Knowledge Base Academy Community My Tickets

Home Knowledge Base Academy Community My Tickets

Fabric 8.2

Knowledge Base Data Generation Actors

Data Generation Actors

Starting from V7.1, Fabric separates the data generation of the masked value from the hashing and caching parts. Data generation Actors can be used to either generate synthetic entities (rule-based generation) or mask sensitive data. Broadway provides various built-in data generation Actors (under the generators category) - e.g., RandomString, RandomNumber, Sequence - to generate a random synthetic values.

A data generator Actor can be either executed by the Broadway flow ('as is') for generating new data, invoked by the Masking Actor for caching the generated data or activated by the Catalog masking mechanism.

Main Data Generation Actors

RandomRegexGenerator

This Actor generates a random string that matches the input regular expression.

The regex input argument can get any regular expression.

Examples:

Populate the regex with [a-z0-9.]{6,20}@[a-z.]{4,10}.(com|net|org) to generate an email address.
Populate the regex with '\w{10}' to generate a random String with 10 characters.
Populate the regex with '\d' to generate a random number.

RandomDistribution

This Actor generates random values according to input distribution settings. The supported distribution types are normal, uniform, weighted and constant (returns one value).

Listing:
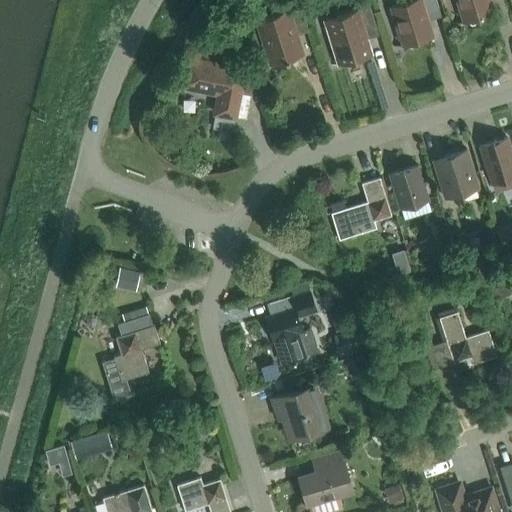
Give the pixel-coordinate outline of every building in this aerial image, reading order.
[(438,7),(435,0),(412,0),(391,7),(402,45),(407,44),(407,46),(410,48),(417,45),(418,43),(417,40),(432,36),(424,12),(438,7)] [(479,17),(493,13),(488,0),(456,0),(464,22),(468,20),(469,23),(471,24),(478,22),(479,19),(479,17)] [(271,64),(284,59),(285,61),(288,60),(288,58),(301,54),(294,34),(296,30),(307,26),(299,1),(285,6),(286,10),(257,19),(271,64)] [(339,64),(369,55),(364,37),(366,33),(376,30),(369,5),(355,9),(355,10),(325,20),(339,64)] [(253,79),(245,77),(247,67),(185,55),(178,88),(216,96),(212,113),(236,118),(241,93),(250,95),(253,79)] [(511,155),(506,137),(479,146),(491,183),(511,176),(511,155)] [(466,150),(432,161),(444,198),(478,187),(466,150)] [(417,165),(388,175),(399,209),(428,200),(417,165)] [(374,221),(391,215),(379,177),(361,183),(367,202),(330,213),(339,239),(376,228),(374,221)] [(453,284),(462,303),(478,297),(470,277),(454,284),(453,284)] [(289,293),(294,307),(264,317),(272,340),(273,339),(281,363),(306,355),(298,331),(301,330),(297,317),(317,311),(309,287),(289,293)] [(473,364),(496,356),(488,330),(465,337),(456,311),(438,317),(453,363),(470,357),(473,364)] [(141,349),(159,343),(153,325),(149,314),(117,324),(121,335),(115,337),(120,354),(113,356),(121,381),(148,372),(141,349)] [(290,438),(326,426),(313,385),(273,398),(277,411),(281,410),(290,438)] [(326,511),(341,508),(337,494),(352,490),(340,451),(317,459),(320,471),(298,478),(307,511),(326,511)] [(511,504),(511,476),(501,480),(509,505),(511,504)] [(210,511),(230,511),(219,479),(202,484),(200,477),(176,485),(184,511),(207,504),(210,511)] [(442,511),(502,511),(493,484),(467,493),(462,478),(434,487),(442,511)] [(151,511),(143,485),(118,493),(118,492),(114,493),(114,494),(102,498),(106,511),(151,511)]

* * *

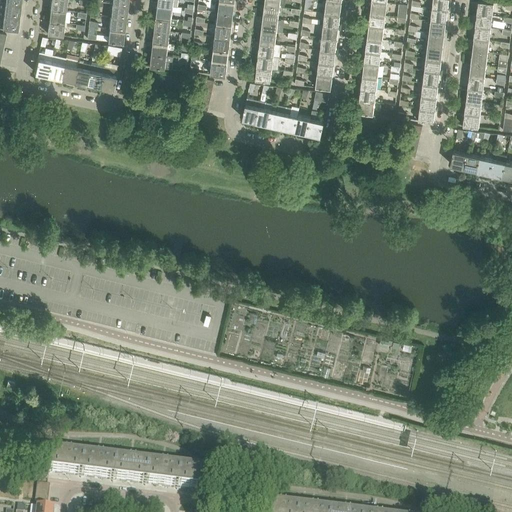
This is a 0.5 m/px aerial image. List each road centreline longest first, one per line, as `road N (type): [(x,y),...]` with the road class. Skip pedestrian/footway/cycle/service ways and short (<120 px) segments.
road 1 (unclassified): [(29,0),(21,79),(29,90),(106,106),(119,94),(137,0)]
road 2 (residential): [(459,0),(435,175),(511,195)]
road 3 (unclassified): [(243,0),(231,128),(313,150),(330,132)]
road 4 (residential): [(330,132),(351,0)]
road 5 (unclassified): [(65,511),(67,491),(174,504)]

Set tasks:
(a) Answer these about the Fabric page on data generation Actors:
(i) Starting from which version does Fabric separate data generation of the masked value from hashing and caching?
(ii) What value is the regex populated with to generate a random String with 10 characters?
(iii) Which distribution types does RandomDistribution support?
(b) Carry on the Fabric page on data generation Actors, starting after its final sentence.

Written responses:
(a)
(i) V7.1
(ii) '\w{10}'
(iii) Normal, uniform, weighted and constant

(b)
The distribution parameters are set based on the selected distribution type:

Normal distribution (gaussian) works using mean and stddev (standard deviation), and can be bound by minimum and maximum values, both inclusive.
Uniform distribution returns a random value between the minimum and maximum values.
Weighted distribution returns a value from the list, based on the value's weight. For example, 30% of the generated customers are based in Miami, 20% in LA and 50% in NY. Weighted distribution uses a 'weights' map, where the keys are the results and the values are positive numbers indicating the entry's weight as a porportion of the whole list.

See example:

Fabric 8.1 has added the option to set the values in the list based on a selected MTable. This option is available for a weighted distribution of string values. Do the following in order to define a weighted distribution based on an MTable:
1. Set the distribution type to string with weighted distribution.
2. Then select an MTable and choose one key of the selected MTable to enable the selection of the key's values for the values listed in the weighted distribution.
3. After selecting the MTable and the key within it, you can populate the Actor's weighted values based on the selected MTable.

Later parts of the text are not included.